Kohlenstoffeinsparung bei der Heizung von Halbleitern – ohne Komplikationen
Seien wir ehrlich: In den Halbleiterfabriken geht es vor allem um Wärme. Doch wie erreicht man gleichzeitig kohlenstoffneutrale Ziele, während die Temperatur präzise gehalten werden muss? Das ist wirklich schwierig. Die meisten von uns verwenden immer noch die herkömmliche Konvektionsheizung – das ist im Grunde genommen so, als würde man ein Haus mit offenen Fenstern heizen. Das ist verschwenderisch.
Deshalb setzen wir auf goldbeschichtete Doppelrohr-IR-Lampen. Das klingt vielleicht kompliziert, aber die Logik dahinter ist eigentlich ganz einfach.
Die Magie der Goldbeschichtung
Herkömmliche Quarztuben sind undicht. Sie geben Energie überallhin ab – in die Luft, in die Wände, in alles, was nicht die Wafer sind. Durch die Goldbeschichtung im Inneren des Doppelrohrs entsteht im Grunde genommen ein Spiegel. Anstatt dass die Wärme sich verteilt, wird sie direkt nach vorne geleitet. Sie trifft genau dort auf das Substrat, wo sie gebraucht wird.

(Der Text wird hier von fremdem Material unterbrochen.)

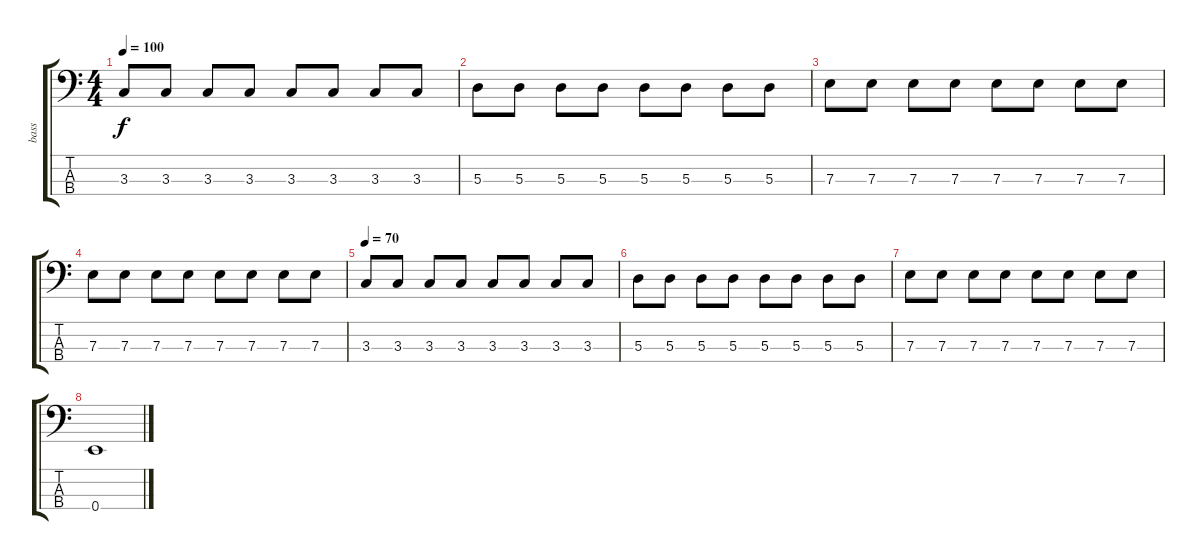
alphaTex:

Das Beste daran: Das Gehäuse saugt nicht all diese überschüssige Wärme auf. Das bedeutet, dass die Kühlsysteme in der Anlage nicht extra hart arbeiten müssen, um mit der Wärme fertigzuwerden. Alle gewinnen.
Warum das Doppelrohr-Design wichtig ist
Wir haben uns für dieses Design entschieden, weil es uns eine größere Oberfläche bei geringerer Größe bietet. Der eigentliche Vorteil: Man kann die Leistung erhöhen, ohne befürchten zu müssen, dass die Glühfäden zerstört werden. In einer Reinräumumgebung ist Geschwindigkeit entscheidend. Diese Lampen erreichen ihre Betriebstemperatur sehr schnell. Dadurch verbringt man weniger Zeit damit, darauf zu warten, bis die Wärme ausreicht, und kann stattdessen mehr Zeit damit verbringen, mit der Bearbeitung der Wafer fortzufahren.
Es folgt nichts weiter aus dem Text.